Fast forward almost a century, and those high-elevation retreats may be all the martens have left. Since the late 1960s, there have been only 11 reliable marten detections on the Olympic Peninsula — all but the first two were above 2,000 feet — including a juvenile female found dead in 2008 on Mount Rose, in the southeastern corner of the peninsula. Aubry points out that this discovery was particularly important because it showed that martens were reproducing in the area a decade ago. Genetic analyses confirmed that the Mount Rose female was a remnant of the original population.
In 2017, Robert and I began a collaboration with Howell, Happe, and other agency biologists to help determine if a viable marten population still exists in the Olympics. As part of this research, we paired motion-triggered cameras with the scent dispenser initially designed for wolverines in hopes that we could detect rare and reclusive martens over the winter. Thus far, the project has photographed two martens in the upper Hoh River drainage, deep within Olympic National Park. This is the only place on the entire peninsula where previous camera surveys yielded detections as well, one in 2015, another in 2016.
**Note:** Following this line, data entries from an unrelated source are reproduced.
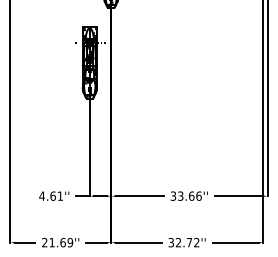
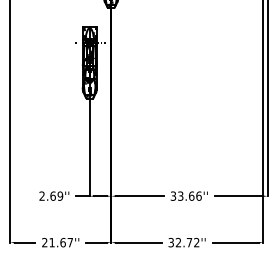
text at (51, 195): 4.61'' -> 2.69''
text at (70, 242): 21.69'' -> 21.67''
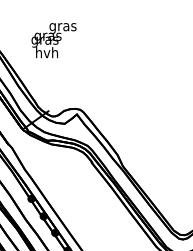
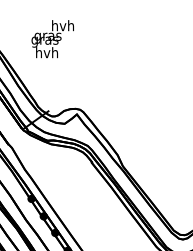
text at (62, 27): gras -> hvh
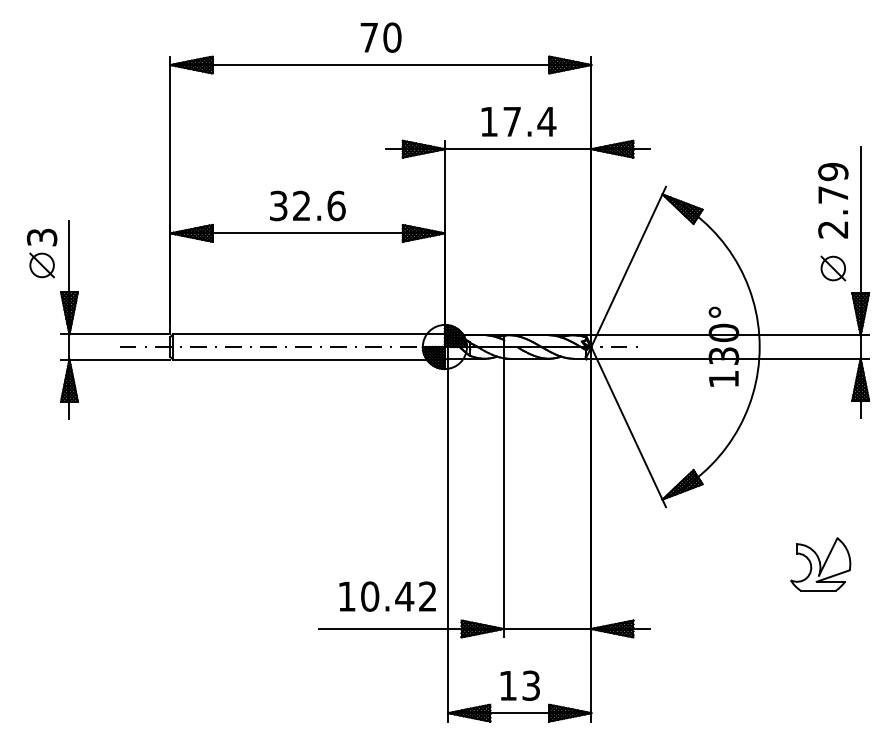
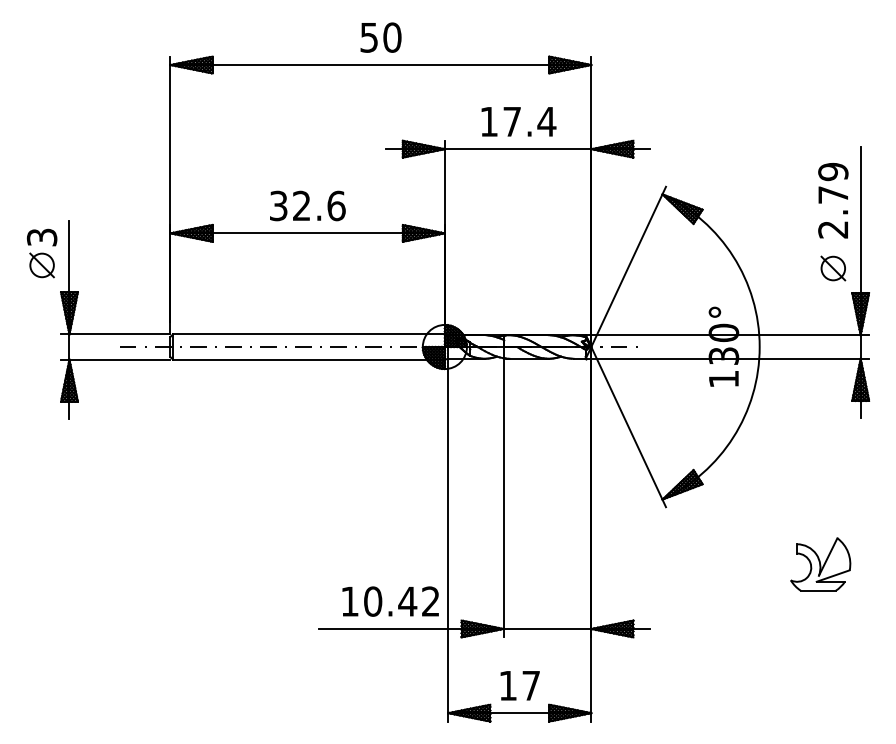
text at (368, 37): 70 -> 50
text at (387, 596) position: (387, 596) -> (390, 601)
text at (530, 685): 13 -> 17
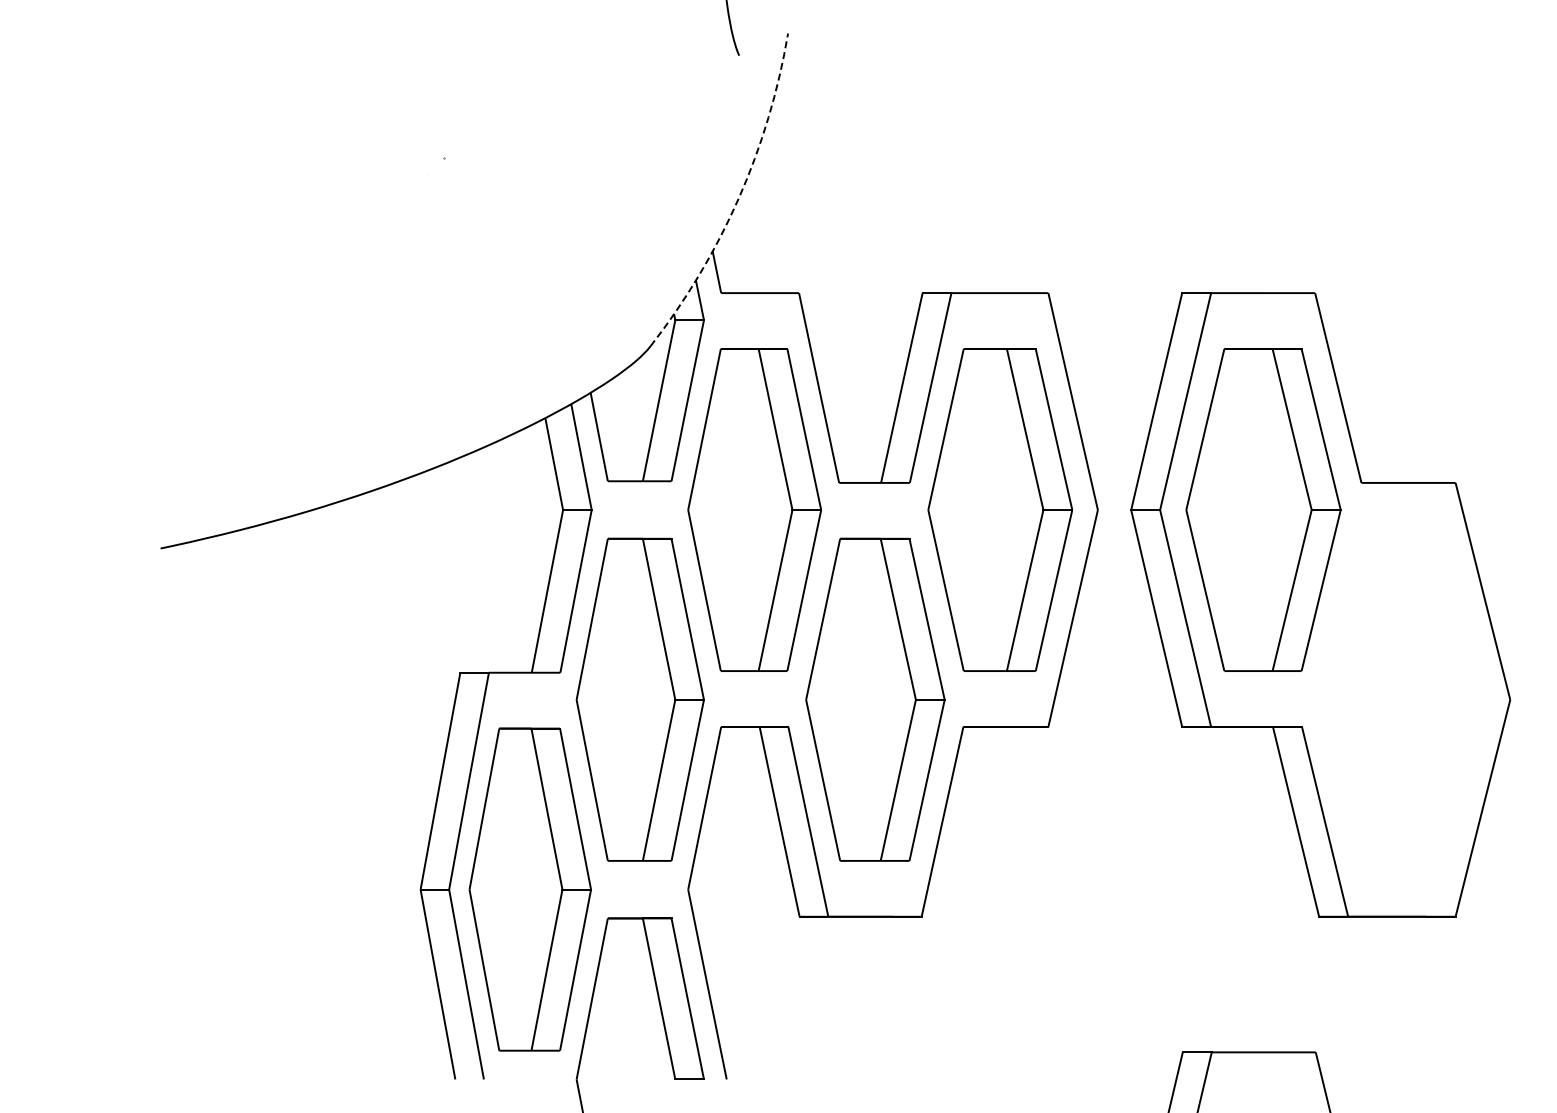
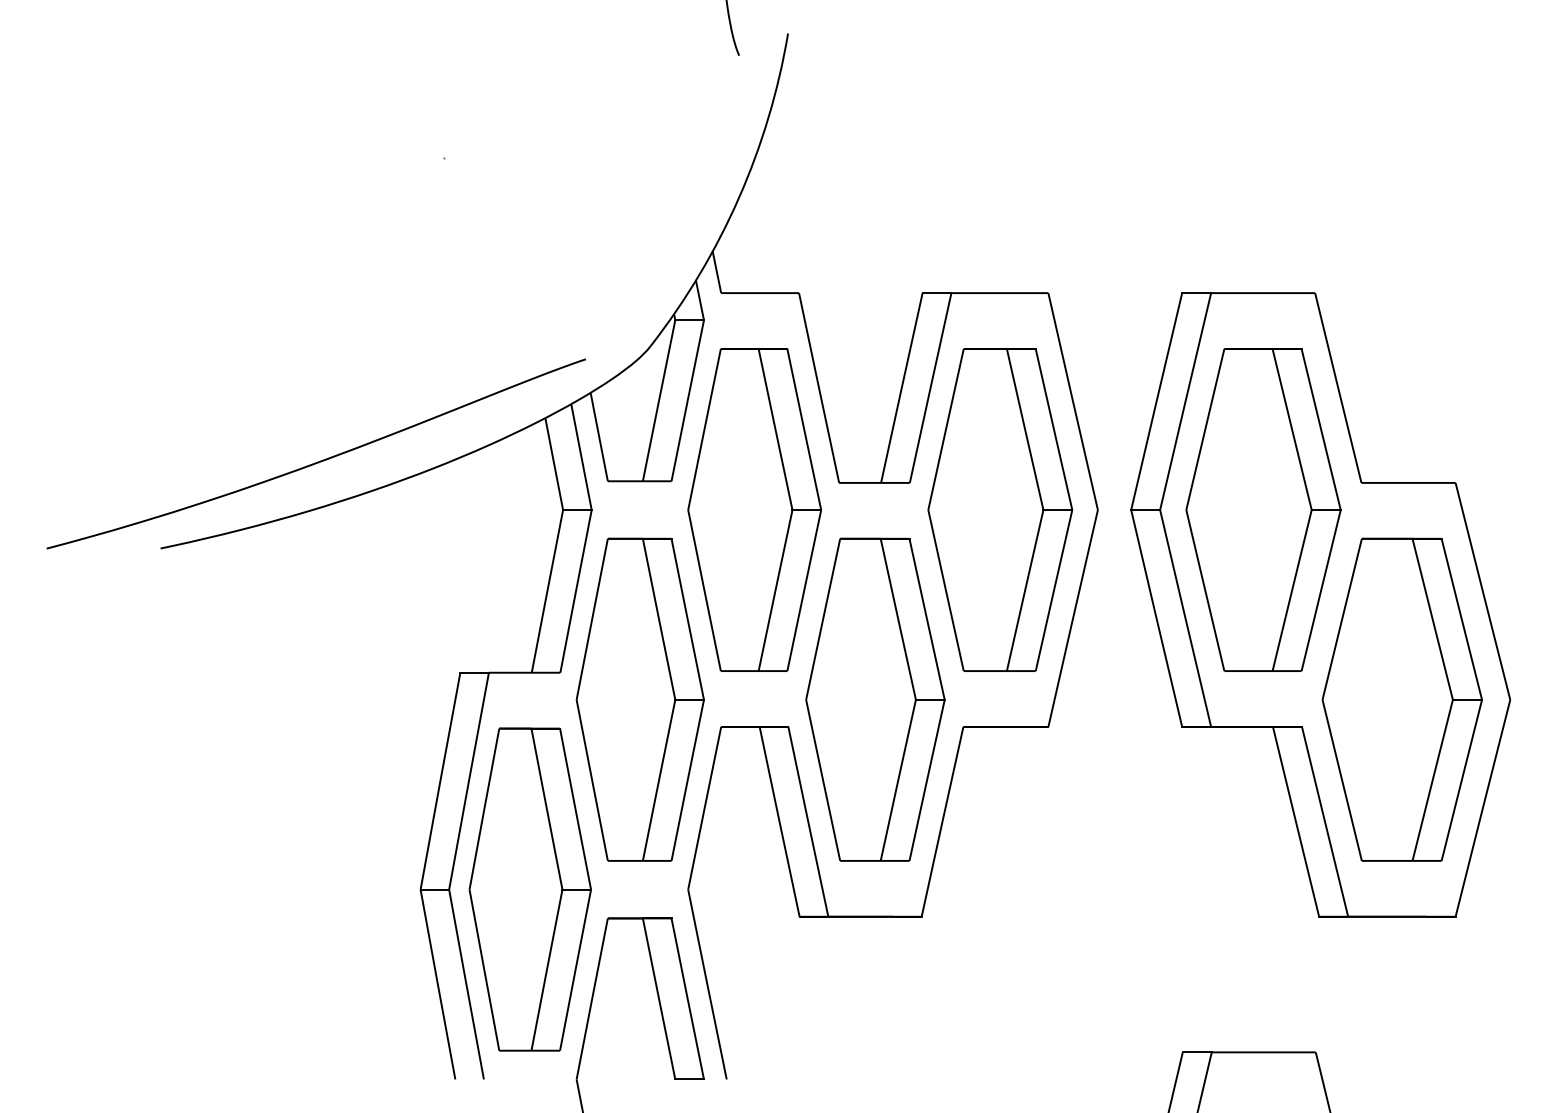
arc at (738, 198): dashed -> solid
part at (317, 461): none -> present
part at (1401, 699): none -> present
Each photographic image is a glimmer of hope, but many questions remain about the status of martens in the Olympics. “I’m really concerned about how many are left and if there is enough genetic diversity for a healthy population,” says Happe, who acknowledges that a targeted augmentation (adding new individuals to a sparse population) may eventually be required to maintain martens on the peninsula. But for now, we will keep on trying to gather more information. As Aubry put it, we can’t know where we want to get to if we don’t know where we’ve been.
Nor can we achieve our conservation goals without opening our hearts and minds to the animals themselves. Martens, fishers, wolverines — in their own unique ways, these animals are telling us that to rewild broken landscapes with our scientific prowess, we must also internalize the life lessons we learn along the way. About teamwork. About resilience. About paying careful attention to the past.